O que sei é que, sendo nós, os professores, quem pede a leitura de O Ano da Morte de Ricardo Reis aos jovens alunos da escola do século XXI, sendo nós quem lha vai apresentar, deveremos começar por refletir sobre as circunstâncias em que provavelmente esta apresentação será feita e sobre o modo como pensamos e sentimos esta situação.
É muito provável que, à partida, muitos de nós estejam convencidos de que não irá ser empresa fácil, de que, para a generalidade dos alunos, não irá ser fácil fazer esta leitura. A nossa experiência vivida e a nossa reflexão não nos deixam grande margem para uma expectativa otimista. Assim, enfrentamos a necessidade de que os nossos jovens alunos do século XXI leiam Saramago temendo o fracasso. O fracasso da leitura inconseguida, rejeitada, sentida como impossível, substituída por paliativos, gerida atabalhoadamente, rendida a mero instrumento de recoleção de saberes-resposta determinados por provas de avaliação escolar.

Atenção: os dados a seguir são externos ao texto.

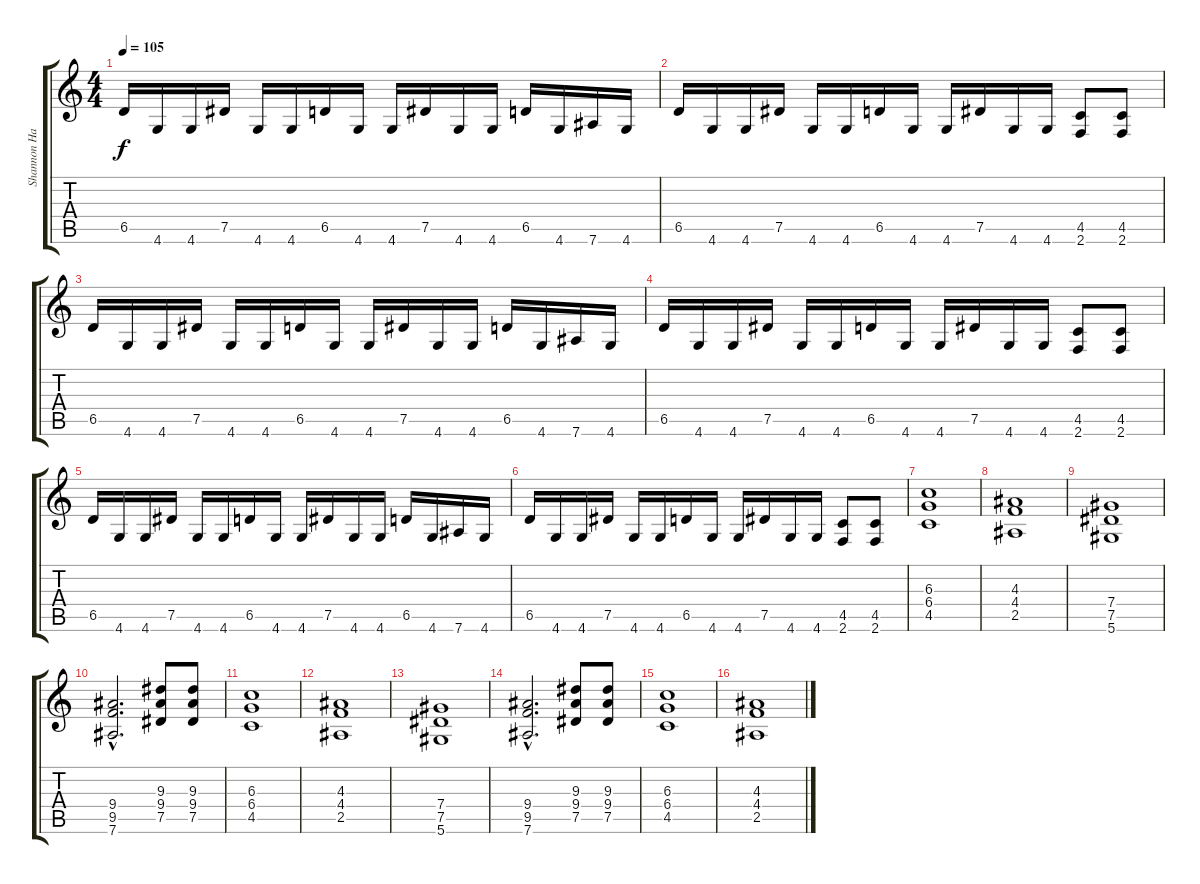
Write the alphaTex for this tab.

\track ("Shannon Hamm" "Shannon Ha") {instrument distortionguitar}
\staff {score tabs}
\tuning (Eb4 Bb3 Gb3 Db3 Ab2 Eb2) {hide}
\ts (4 4)
\tempo 105
\clef g2
\ks c
6.5.16{dy f} 4.6.16 4.6.16 7.5.16 4.6.16 4.6.16 6.5.16 4.6.16 4.6.16 7.5.16 4.6.16 4.6.16 6.5.16 4.6.16 7.6.16 4.6.16 |
6.5.16 4.6.16 4.6.16 7.5.16 4.6.16 4.6.16 6.5.16 4.6.16 4.6.16 7.5.16 4.6.16 4.6.16 (4.5 2.6).8 (4.5 2.6).8 |
6.5.16 4.6.16 4.6.16 7.5.16 4.6.16 4.6.16 6.5.16 4.6.16 4.6.16 7.5.16 4.6.16 4.6.16 6.5.16 4.6.16 7.6.16 4.6.16 |
6.5.16 4.6.16 4.6.16 7.5.16 4.6.16 4.6.16 6.5.16 4.6.16 4.6.16 7.5.16 4.6.16 4.6.16 (4.5 2.6).8 (4.5 2.6).8 |
6.5.16 4.6.16 4.6.16 7.5.16 4.6.16 4.6.16 6.5.16 4.6.16 4.6.16 7.5.16 4.6.16 4.6.16 6.5.16 4.6.16 7.6.16 4.6.16 |
6.5.16 4.6.16 4.6.16 7.5.16 4.6.16 4.6.16 6.5.16 4.6.16 4.6.16 7.5.16 4.6.16 4.6.16 (4.5 2.6).8 (4.5 2.6).8 |
(6.3 6.4 4.5).1 |
(4.3 4.4 2.5).1 |
(7.4 7.5 5.6).1 |
(9.4{hac} 9.5{hac} 7.6{hac}).2{d} (9.3 9.4 7.5).8 (9.3 9.4 7.5).8 |
(6.3 6.4 4.5).1 |
(4.3 4.4 2.5).1 |
(7.4 7.5 5.6).1 |
(9.4{hac} 9.5{hac} 7.6{hac}).2{d} (9.3 9.4 7.5).8 (9.3 9.4 7.5).8 |
(6.3 6.4 4.5).1 |
(4.3 4.4 2.5).1
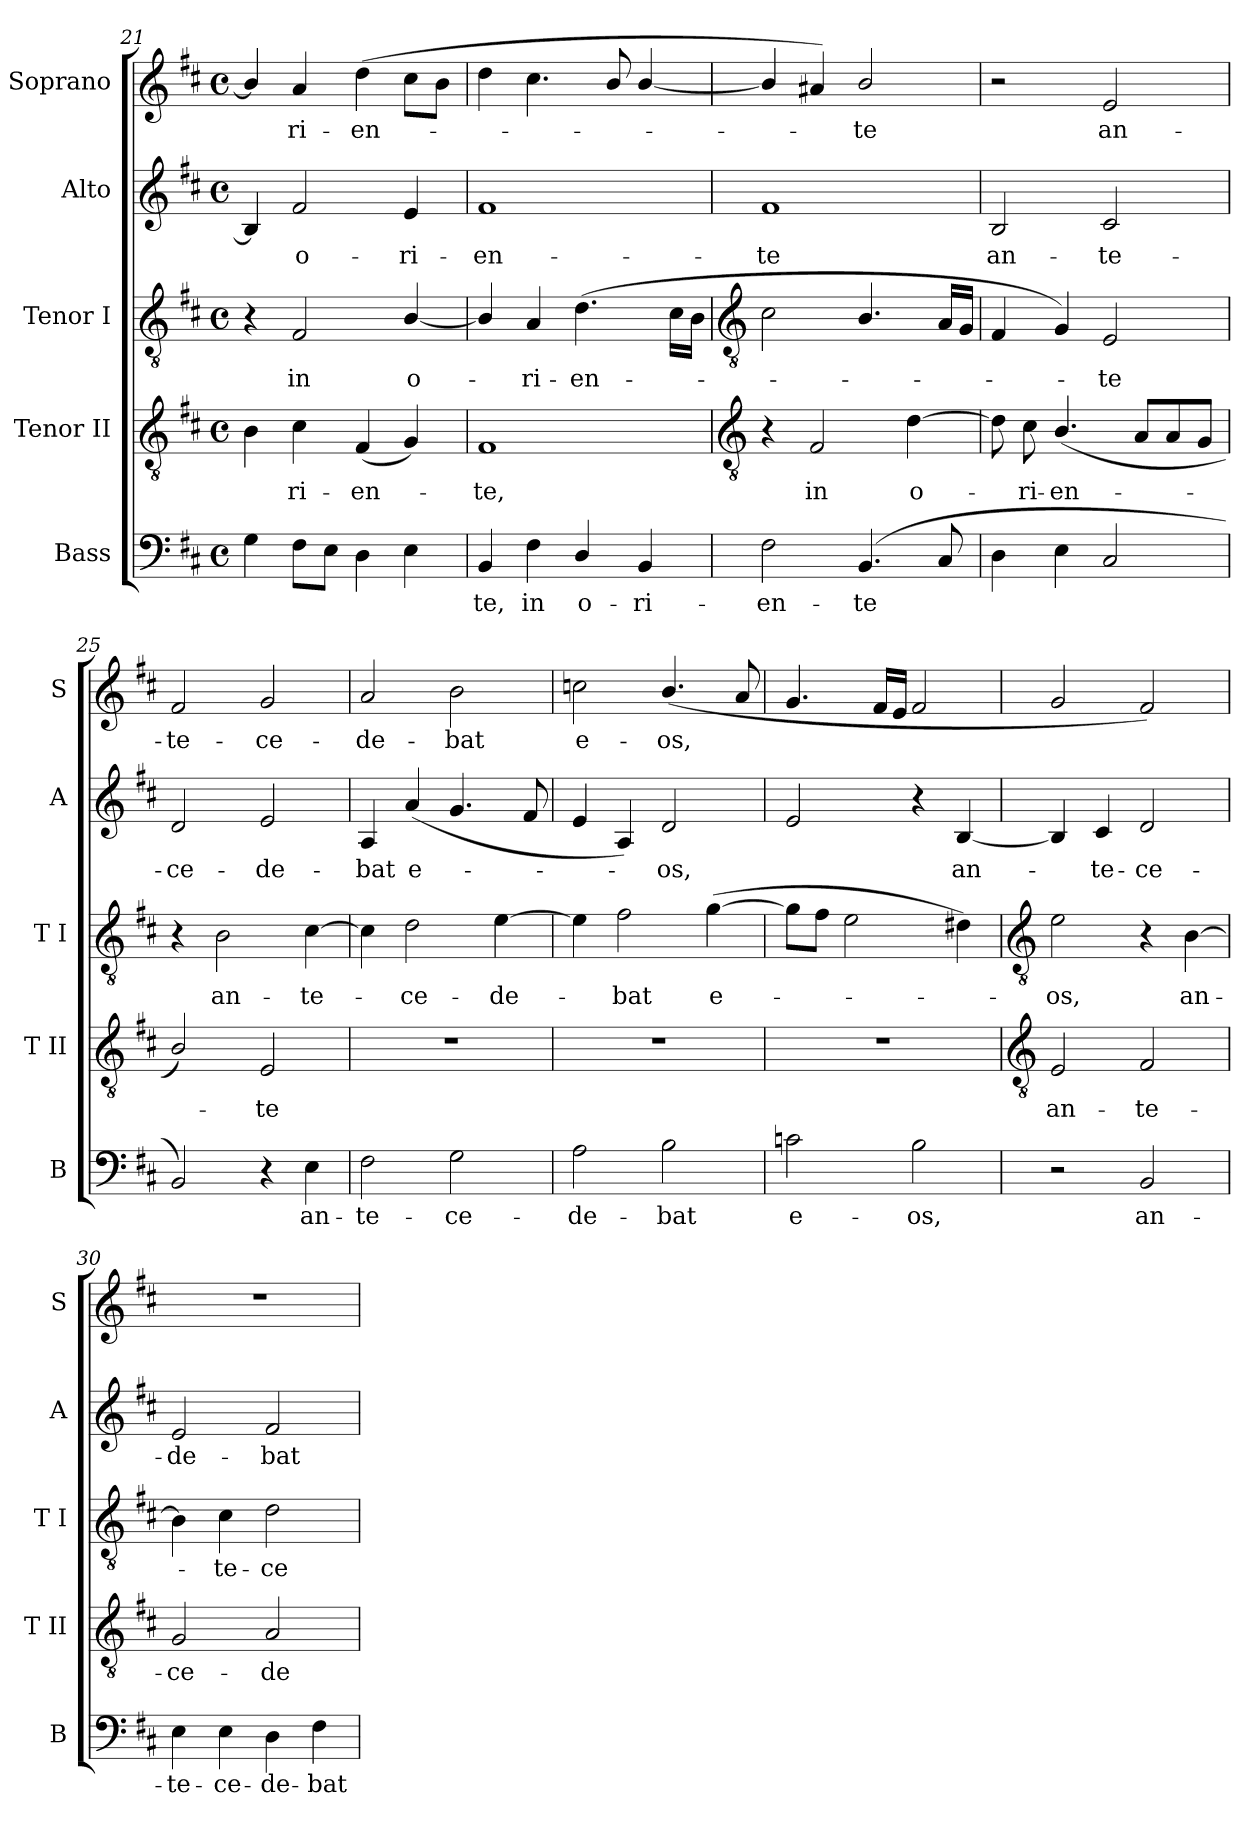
**kern	**text	**kern	**text	**kern	**text	**kern	**text	**kern	**text
*part5	*part5	*part4	*part4	*part3	*part3	*part2	*part2	*part1	*part1
*staff5	*staff5	*staff4	*staff4	*staff3	*staff3	*staff2	*staff2	*staff1	*staff1
*I"Bass	*	*I"Tenor II	*	*I"Tenor I	*	*I"Alto	*	*I"Soprano	*
*I'B	*	*I'T II	*	*I'T I	*	*I'A	*	*I'S	*
*clefF4	*	*clefGv2	*	*clefGv2	*	*clefG2	*	*clefG2	*
*k[f#c#]	*	*k[f#c#]	*	*k[f#c#]	*	*k[f#c#]	*	*k[f#c#]	*
*D:	*	*D:	*	*D:	*	*D:	*	*D:	*
*M4/4	*	*M4/4	*	*M4/4	*	*M4/4	*	*M4/4	*
*met(c)	*	*met(c)	*	*met(c)	*	*met(c)	*	*met(c)	*
=21	=21	=21	=21	=21	=21	=21	=21	=21	=21
4G	.	4B	.	4r	.	4B]	.	4b/]	.
!	!	!	!LO:LY:b	!	!LO:LY:b	!	!LO:LY:b	!	!LO:LY:b
8F#L	.	4c#	ri-	2F#	in	2f#	o-	4a	ri-
8EJ	.	.	.	.	.	.	.	.	.
!	!	!	!LO:LY:b	!	!	!	!	!	!LO:LY:b
4D	.	(<4F#	-en-	.	.	.	.	(<4dd	-en-
!	!	!	!	!	!LO:LY:b	!	!LO:LY:b	!	!
4E	.	4G)	.	[4B/	o-	4e	-ri-	8cc#L	.
.	.	.	.	.	.	.	.	8bJ	.
=22	=22	=22	=22	=22	=22	=22	=22	=22	=22
!	!LO:LY:b	!	!LO:LY:b	!	!	!	!LO:LY:b	!	!
4BB	te,	1F#	te,	4B/]	.	1f#	-en-	4dd	.
!	!LO:LY:b	!	!	!	!LO:LY:b	!	!	!	!
4F#	in	.	.	4A	ri-	.	.	4.cc#	.
!	!LO:LY:b	!	!	!	!LO:LY:b	!	!	!	!
4D/	o-	.	.	(<4.d	-en-	.	.	.	.
.	.	.	.	.	.	.	.	8b/	.
!	!LO:LY:b	!	!	!	!	!	!	!	!
4BB	-ri-	.	.	.	.	.	.	[4b/	.
.	.	.	.	16c#LL	.	.	.	.	.
.	.	.	.	16BJJ	.	.	.	.	.
!!LO:LB:g=z
=23	=23	=23	=23	=23	=23	=23	=23	=23	=23
*	*	*clefGv2	*	*clefGv2	*	*	*	*	*
!	!LO:LY:b	!	!	!	!	!	!LO:LY:b	!	!
2F#	-en-	4r	.	2c#	.	1f#	-te	4b/]	.
!	!	!	!LO:LY:b	!	!	!	!	!	!
.	.	2F#	in	.	.	.	.	4a#X)	.
!	!LO:LY:b	!	!	!	!	!	!	!	!LO:LY:b
(<4.BB	-te	.	.	4.B/	.	.	.	2b/	te
!	!	!	!LO:LY:b	!	!	!	!	!	!
.	.	[4d	o-	.	.	.	.	.	.
8C#	.	.	.	16ALL	.	.	.	.	.
.	.	.	.	16GJJ	.	.	.	.	.
=24	=24	=24	=24	=24	=24	=24	=24	=24	=24
!	!	!	!	!	!	!	!LO:LY:b	!	!
4D	.	8d]	.	4F#	.	2B	an-	2r	.
!	!	!	!LO:LY:b	!	!	!	!	!	!
.	.	8c#	ri-	.	.	.	.	.	.
!	!	!	!LO:LY:b	!	!	!	!	!	!
4E	.	(<4.B/	-en-	4G)	.	.	.	.	.
!	!	!	!	!	!LO:LY:b	!	!LO:LY:b	!	!LO:LY:b
2C#	.	.	.	2E	te	2c#	-te-	2e	an-
.	.	8AL	.	.	.	.	.	.	.
.	.	8A	.	.	.	.	.	.	.
.	.	8GJ	.	.	.	.	.	.	.
=25	=25	=25	=25	=25	=25	=25	=25	=25	=25
!	!	!	!	!	!	!	!LO:LY:b	!	!LO:LY:b
2BB)	.	2B/)	.	4r	.	2d	-ce-	2f#	-te-
!	!	!	!	!	!LO:LY:b	!	!	!	!
.	.	.	.	2B	an-	.	.	.	.
!	!	!	!LO:LY:b	!	!	!	!LO:LY:b	!	!LO:LY:b
4r	.	2E	te	.	.	2e	-de-	2g	-ce-
!	!LO:LY:b	!	!	!	!LO:LY:b	!	!	!	!
4E	an-	.	.	[4c#	-te-	.	.	.	.
=26	=26	=26	=26	=26	=26	=26	=26	=26	=26
!	!LO:LY:b	!	!	!	!	!	!LO:LY:b	!	!LO:LY:b
2F#	-te-	1r	.	4c#]	.	4A	-bat	2a	-de-
!	!	!	!	!	!LO:LY:b	!	!LO:LY:b	!	!
.	.	.	.	2d	ce-	(<4a	e-	.	.
!	!LO:LY:b	!	!	!	!	!	!	!	!LO:LY:b
2G	-ce-	.	.	.	.	4.g	.	2b	-bat
!	!	!	!	!	!LO:LY:b	!	!	!	!
.	.	.	.	[4e	-de-	.	.	.	.
.	.	.	.	.	.	8f#	.	.	.
=27	=27	=27	=27	=27	=27	=27	=27	=27	=27
!	!LO:LY:b	!	!	!	!	!	!	!	!LO:LY:b
2A	-de-	1r	.	4e]	.	4e	.	2ccn	e-
!	!	!	!	!	!LO:LY:b	!	!	!	!
.	.	.	.	2f#	bat	4A)	.	.	.
!	!LO:LY:b	!	!	!	!	!	!LO:LY:b	!	!LO:LY:b
2B	-bat	.	.	.	.	2d	os,	(<4.b/	-os,
!	!	!	!	!	!LO:LY:b	!	!	!	!
.	.	.	.	(>[4g	e-	.	.	.	.
.	.	.	.	.	.	.	.	8a	.
=28	=28	=28	=28	=28	=28	=28	=28	=28	=28
!	!LO:LY:b	!	!	!	!	!	!	!	!
2cn	e-	1r	.	8gL]	.	2e	.	4.g	.
.	.	.	.	8f#J	.	.	.	.	.
.	.	.	.	2e	.	.	.	.	.
.	.	.	.	.	.	.	.	16f#LL	.
.	.	.	.	.	.	.	.	16eJJ	.
!	!LO:LY:b	!	!	!	!	!	!	!	!
2B	-os,	.	.	.	.	4r	.	2f#	.
!	!	!	!	!	!	!	!LO:LY:b	!	!
.	.	.	.	4d#X)	.	[4B	an-	.	.
!!LO:LB:g=z
=29	=29	=29	=29	=29	=29	=29	=29	=29	=29
*	*	*clefGv2	*	*clefGv2	*	*	*	*	*
!	!	!	!LO:LY:b	!	!LO:LY:b	!	!	!	!
2r	.	2E	an-	2e	os,	4B]	.	2g	.
!	!	!	!	!	!	!	!LO:LY:b	!	!
.	.	.	.	.	.	4c#	te-	.	.
!	!LO:LY:b	!	!LO:LY:b	!	!	!	!LO:LY:b	!	!
2BB	an-	2F#	-te-	4r	.	2d	-ce-	2f#)	.
!	!	!	!	!	!LO:LY:b	!	!	!	!
.	.	.	.	[4B	an-	.	.	.	.
=30	=30	=30	=30	=30	=30	=30	=30	=30	=30
!	!LO:LY:b	!	!LO:LY:b	!	!	!	!LO:LY:b	!	!
4E	-te-	2G	-ce-	4B]	.	2e	-de-	1r	.
!	!LO:LY:b	!	!	!	!LO:LY:b	!	!	!	!
4E	-ce-	.	.	4c#	te-	.	.	.	.
!	!LO:LY:b	!	!LO:LY:b	!	!LO:LY:b	!	!LO:LY:b	!	!
4D	-de-	2A	-de-	2d	-ce-	2f#	-bat	.	.
!	!LO:LY:b	!	!	!	!	!	!	!	!
4F#	-bat	.	.	.	.	.	.	.	.
=	=	=	=	=	=	=	=	=	=
*-	*-	*-	*-	*-	*-	*-	*-	*-	*-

Sabemos certamente da existência de alguns grandes leitores entre os alunos, mas estaremos sobretudo preocupados com as dificuldades da grande maioria.
Sem prejuízo da sua justeza e fundamentação, a verdade é que este prévio temor do fracasso pode colocar-nos na orla de um perigo. O perigo do preconceito negativo que afetará as nossas opções didáticas. Se dermos como certa ou quase-certa a rejeição desta leitura aceitando-a como um facto inelutável, poderemos ser levados a enveredar por estratégias de resignação que menorizam o mal de não ler, de não conseguir ler Saramago. Deste modo, provavelmente não investiremos na procura de meios cuja aplicação possa desmontar essa resistência e até tornar a leitura, senão totalmente, pelo menos aproximadamente conseguida. Poderemos cair no que nos pareça a única conclusão a tirar: uma vez que não leem, nada a fazer senão arranjar formas substitutivas de aquisição dos conhecimentos programáticos. O romance, esse, ficará intocável ou quase, soterrado pelo fornecimento de uma série de dados que se memorizam. E, assim, se perderá uma importante oportunidade para o desenvolvimento da sua educação de leitores, porque o ler se desenvolve à custa de todas as experiências e de todas as tentativas de leitura, mais ou menos conseguidas, mais ou menos conflituosas, mas nunca com desistências. A desistência marca como uma prova de que sou incapaz de ler ou, até, de que não gosto de ler.
Não nos resignemos, pois, perante as declarações de rejeição da leitura de Saramago por grande parte dos nossos alunos; não recuemos, logo de início, perante as suas mostras de desgosto e aborrecimento.
Ao recuo inicial de aceitação da não-leitura, penso ser preferível — e mais frutífero — o recurso à preparação e à orientação dos leitores. Ainda que esta opção possa retirar autenticidade ao caráter autónomo da leitura, é preferível optarmos por esta intervenção orientadora, certos de que, sem ela, nem autónoma nem acompanhada a leitura se faria.
Tal estratégia inicial não nos dispensará, no entanto, de ficarmos na expectativa de prováveis pequenos recuos perante dificuldades de percurso que se lhes deparem, da necessidade de irmos acorrendo a persistentes dificuldades, de colmatarmos falhas, atentos aos sinais de alarme da desistência. Deste modo, entre os recuos e os avanços do seu próprio processo de leitura, que procuraremos acompanhar, os alunos não deixarão de ir fazendo progressos quanto à sua proficiência de leitores. A leitura desenvolve-se lendo.
Tentaremos, assim, evitar que o romance se transforme em mero álibi da apreensão, por via alheia e alienante, de respostas a devolver em sede de avaliação. Evitaremos que se caia no absurdo de saber debitar ‘coisas’ sobre O Ano da Morte de Ricardo Reis, sem o ter lido! Saramago não o merece! Nem Saramago, nem nós nem os nossos jovens alunos do século XXI! Transformar os romances de Saramago em espécimes organizados em cláusulas compendiáveis ad usum escolar é trair a belíssima utopia do o ler na escola do século XXI. Sem utopia não há futuro. E ser professor, como dizia Vergílio Ferreira, é «colaborar mais eficazmente com o futuro.»